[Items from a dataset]
-=-=-=-=-

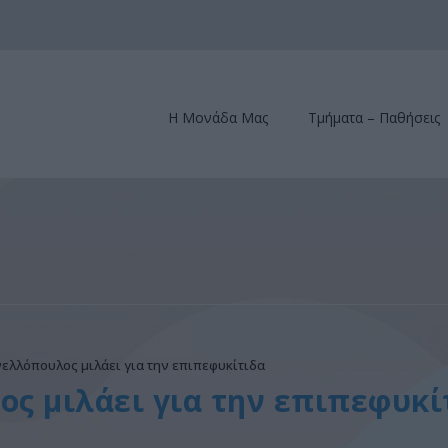
Η Μονάδα Μας
Τμήματα – Παθήσεις
νελλόπουλος μιλάει για την επιπεφυκίτιδα
ος μιλάει για την επιπεφυκί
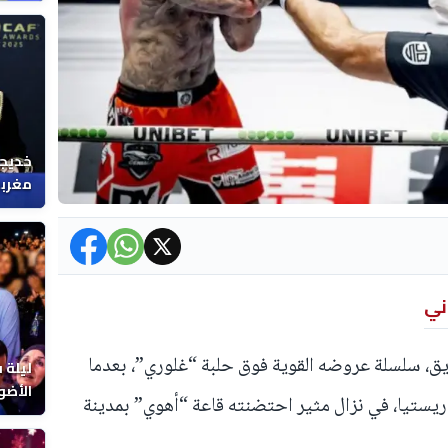
خديجة
مغربي
ني
يق، سلسلة عروضه القوية فوق حلبة “غلوري”، بعدما
ليلة 
الأضو
يستيا، في نزال مثير احتضنته قاعة “أهوي” بمدينة
المغر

-=-=-=-=-

On how many lines of the data does the word "μιλάει" appear? Only the number is wanted.

2